* Extrait de page:
Frédérique Longuet présente et analyse une expérience menée avec des étudiant.es de l’ESPE Paris-Sorbonne en 2016-2017 : il s’agissait de « permettre à un groupe interdisciplinaire non spécialiste de la littérature, sans formation préalable au numérique, de concevoir collaborativement et de manière réflexive de la poésie numérique, dans un court laps de temps ». Plusieurs projets de « transmédiation » ont ainsi été lancés : adaptation et exploration via Facebook de « L’invitation au voyage » de Baudelaire ; réécriture S+7 de « L’albatros » avec mise en image ultérieure pour faire de l’écran « un espace d’immersion onirique » ; enrichissement via Genially du « Pont Mirabeau » par des marqueurs-fenêtres reconstruisant dans le vif du texte la liaison entre Apollinaire et Marie Laurencin ; réécriture de « Plume » d’Henri Michaux via le logiciel de programmation Scratch. L’expérience menée est édifiante. Elle témoigne de l’intérêt de construire une culture des pratiques transformatives : « l’œuvre littéraire devient un espace d’exploration et d’expérimentation sémiotique, duquel de nouveaux mondes imaginaires vont émerger sur de multiples médias. » Non seulement il y a le plaisir créatif et interprétatif d’une « sémiose » (« mouvement du signe vers le surgissement d’un nouveau signe »), mais se développe une nouvelle perception de l’œuvre comme « un bien commun partagé, un matériau ouvert à tous ». Et se constituent des communautés de pratiques par l’expérience de la créativité : « les poèmes deviennent des interfaces pour agir, créer, penser et accroitre ses propres références collaborativement ». Frédérique Longuet nous invite a mettre en œuvre de semblables démarches dans les classes comme dans la formation des enseignant.es : « Il nous semble indispensable de développer des dispositifs didactiques créatifs dans lesquels les élèves peuvent faire usage de leur pouvoir transformatif pour devenir des citoyens acteurs culturels et non pas de simples consommateurs d’objets numériques. »
Et si on enseignait aussi la littérature numérique ?

* Entrées de données:

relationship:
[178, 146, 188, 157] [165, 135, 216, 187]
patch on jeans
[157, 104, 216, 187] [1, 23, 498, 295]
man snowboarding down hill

* Travail à faire:
Répondez à ces questions d'après l'extrait de page :
(a) Avec quels étudiants et en quelle année l'expérience a-t-elle été menée ?
(b) Quel logiciel a servi à réécrire « Plume » d'Henri Michaux ?
(c) Dans la dernière citation, que doivent devenir les élèves au lieu de simples consommateurs d'objets numériques ?

* Réponse:
(a) Avec des étudiant.es de l'ESPE Paris-Sorbonne, en 2016-2017.
(b) Le logiciel de programmation Scratch.
(c) Des citoyens acteurs culturels.